How hard is it? To exercise for half an hour a day and make sure I drink plenty of water? They are really the only 2 things that I need to get under control.
I am eating really well. I have been having small, nutritious meals (does Chocolate count?) and I have been making conscious decisions to not have certain foods when the cravings arise such as pizza, crisps, lollies, salad dressings and cheeses that are not so good. I''ve been really good with writing down my foods that I have been eating - it' just now a matter of getting these 2 litres of fluid down and the half an hour of exercise in per day.
Tomorrow, I will go for a walk at lunch time. I am working Overtime tomorrow night so I have a dinner break of half an hour as well. I'll go for a walk then as well.
I still haven't been back to the gym since just after I had surgery. Another thing on my 'to do' list.
Now that I write down what I've been doing, thing don't sound so bad.
It's weigh day tomorrow! I shall put down the details sooner rather than later this time, I promise.
On another note - I just saw a preview for a new TV show that is starting on 9. It's called 'Mike and Molly''. It's described as a big comedy. The reason for this? The 2 main characters are overweight.

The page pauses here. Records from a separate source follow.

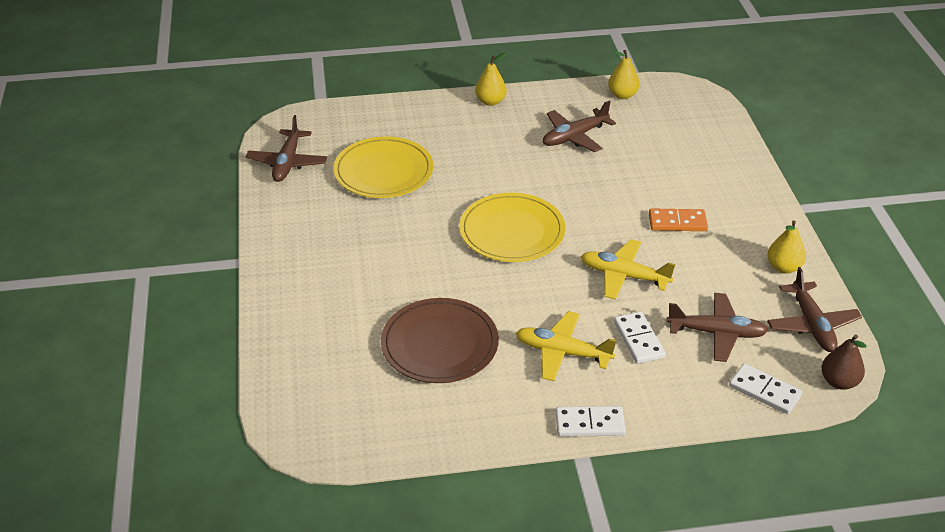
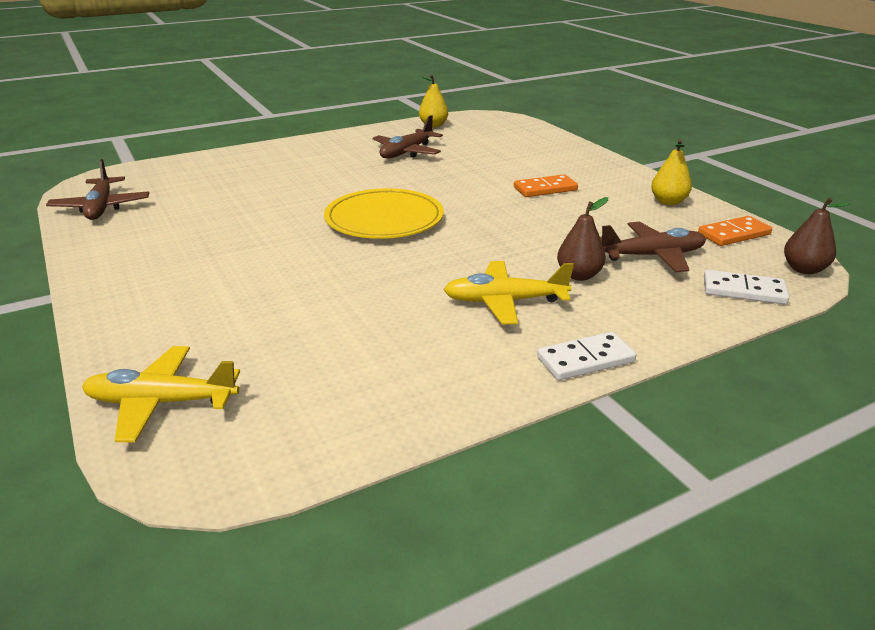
camera: 20 degrees left, 10 degrees down
(383, 171) = (219, 198): yellow plate -> none
(439, 344) = (352, 322): brown plate -> none
(490, 101) = (311, 142): yellow pear -> none
(623, 276) = (523, 231): yellow plane -> yellow plane (161, 402)
(638, 340) = (579, 275): white domino -> brown pear
(812, 325) = (734, 234): brown plane -> orange domino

It really pisses me off how the only time you see overweight people on TV is on shows like 'the biggest loser', weight loss commercials (the before shot) or the progress of weight loss with companies that endorse their products using celebrities (like Jenny Craig are at the moment with Chrissy and Magda) or when there's a sitcom about overweight people such as this Mick and Molly show..
Hey, I'm all for laughing and I really enjoy some American Sitcoms but the previews that I have seen so far have shown moments that I have gone through myself such as putting your hand on a piece of furniture to lean on it and it falling out from underneath you due to your weight or walking on a treadmill as people tempt you with cake or fried chicken. I dunno. It just annoys me how bigger people are portrayed. It's never for who they really are and what's inside, it's for others to laugh at them and at moments that have been experienced by a lot of overweight people that weren't laughing but were actually crying.

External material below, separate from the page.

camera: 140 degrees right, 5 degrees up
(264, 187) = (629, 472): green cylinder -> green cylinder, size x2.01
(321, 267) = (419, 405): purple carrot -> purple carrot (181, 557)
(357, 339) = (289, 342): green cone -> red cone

One commercial shows Molly sitting down on a chair and it broke underneath her. That's happened to me plenty of times. When it happens, I can't put into words how it feels but it's not a laughing matter. And it upsets me that some of the most upsetting moments that I have gone through (and many of those around me) has been turned into a sitcom.
Most recently, I was looking for somewhere to go away this coming weekend to celebrate my birthday. When picking a place to stay, everyone has their list of what they would like to have - perhaps a spa in the room, a late check out, an included breakfast, mini bar - the first thing I think about is if the bed is going to be strong enough.

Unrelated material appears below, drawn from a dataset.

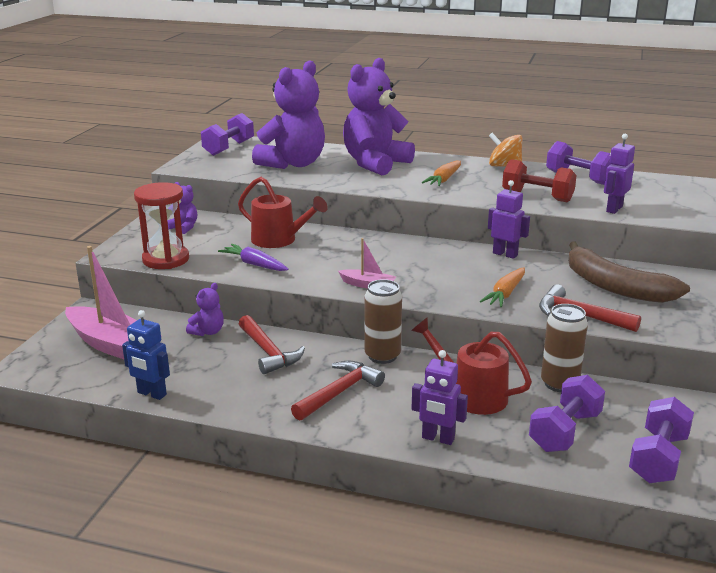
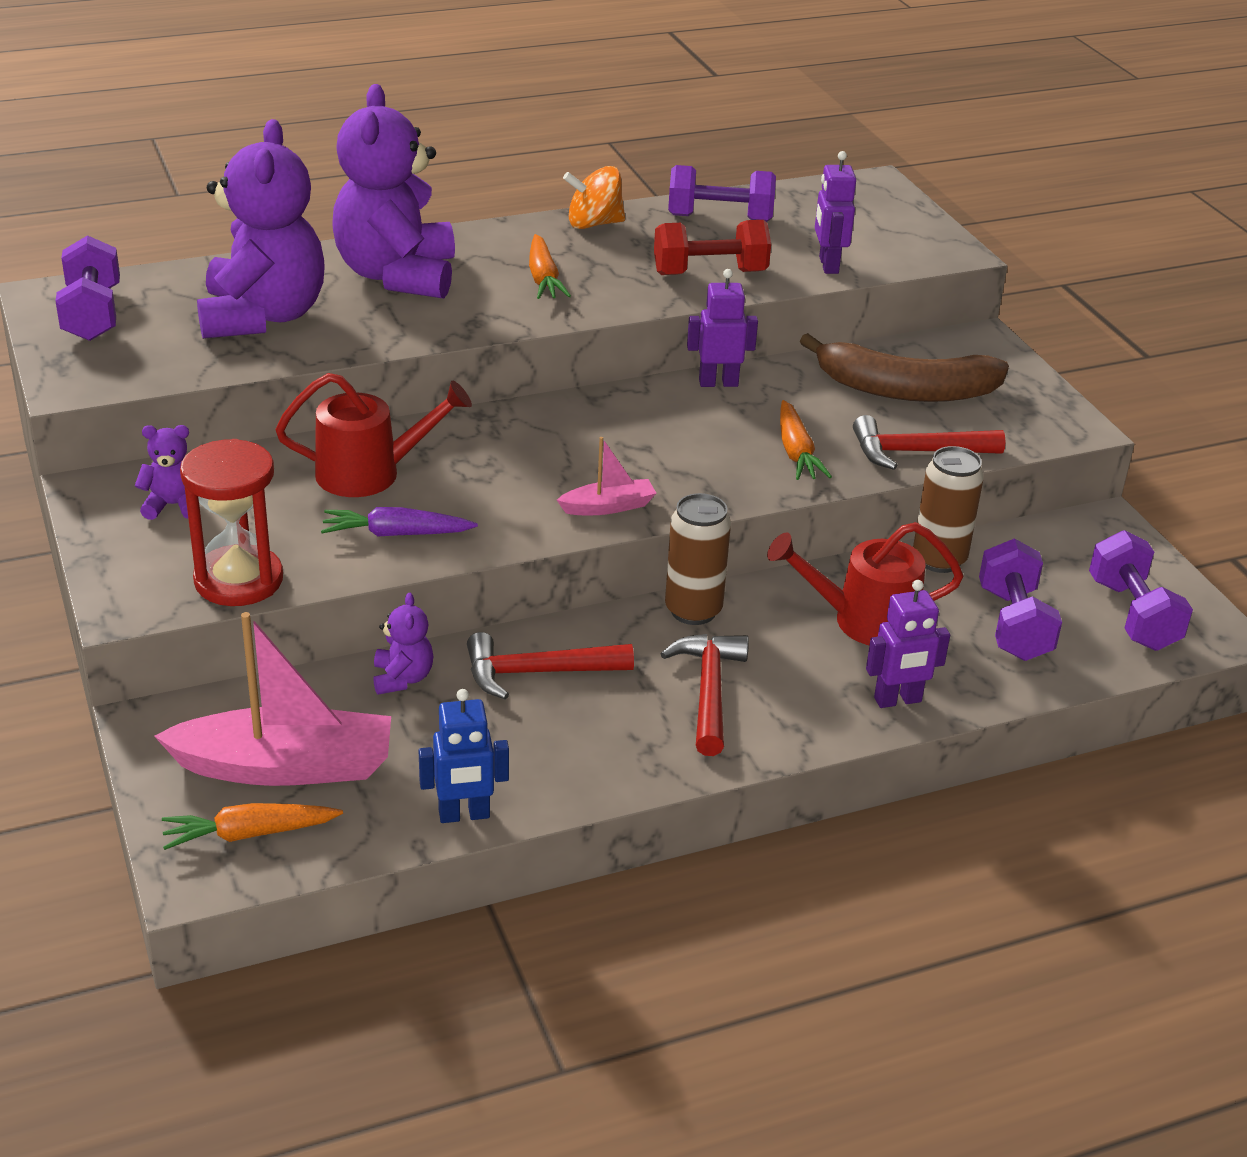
camera: 40 degrees left, 10 degrees up
(62, 363) = (249, 834): none -> orange carrot
(268, 352) = (537, 673): red hammer -> red hammer turned 150 degrees clockwise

I stayed at a Caravan Park a few years ago. We decided to stay there due to the fact that it was SO hot and our air conditioner just wasn't cutting it. We looked up a place to stay close by so I could come home and refill our Pet's water. We stayed there for 2 nights. On the first night, I sat on the edge of the bed and it broke. The wheel came out from underneath it as the wood had snapped underneath it. The same happened just before the babies were born - I broke the bed. Brad and I spent a month or so on the Mattress on the floor before we went and got a new bed. We ended up getting a sleep number as it takes both of our weight and I'm not scared to sit on it as it's not going to break.
I look forward to when I don't have to worry about where I stay due to the fact I might break the bed. I was worried about breaking the beds at Mum's house when I have stayed there. And I can't lay on David's bed as I have broken it before. I hate it how I have to kneel on the floor to comfort him. I want to cuddle him and be close to him - not kneeling on the floor. And watching a sitcom with hundreds of examples like the one above makes me cringe.
These things will all change over time and I can't wait until I do. These are the sorts of things that keep me on track. This is what will get me walking tomorrow and drinking that water.
I hope everyone is staying safe at the moment. The conditions that some people in are horrible. My thoughts are all with those who are affected xo
Thank you for your honesty. It makes me feel like I am not alone.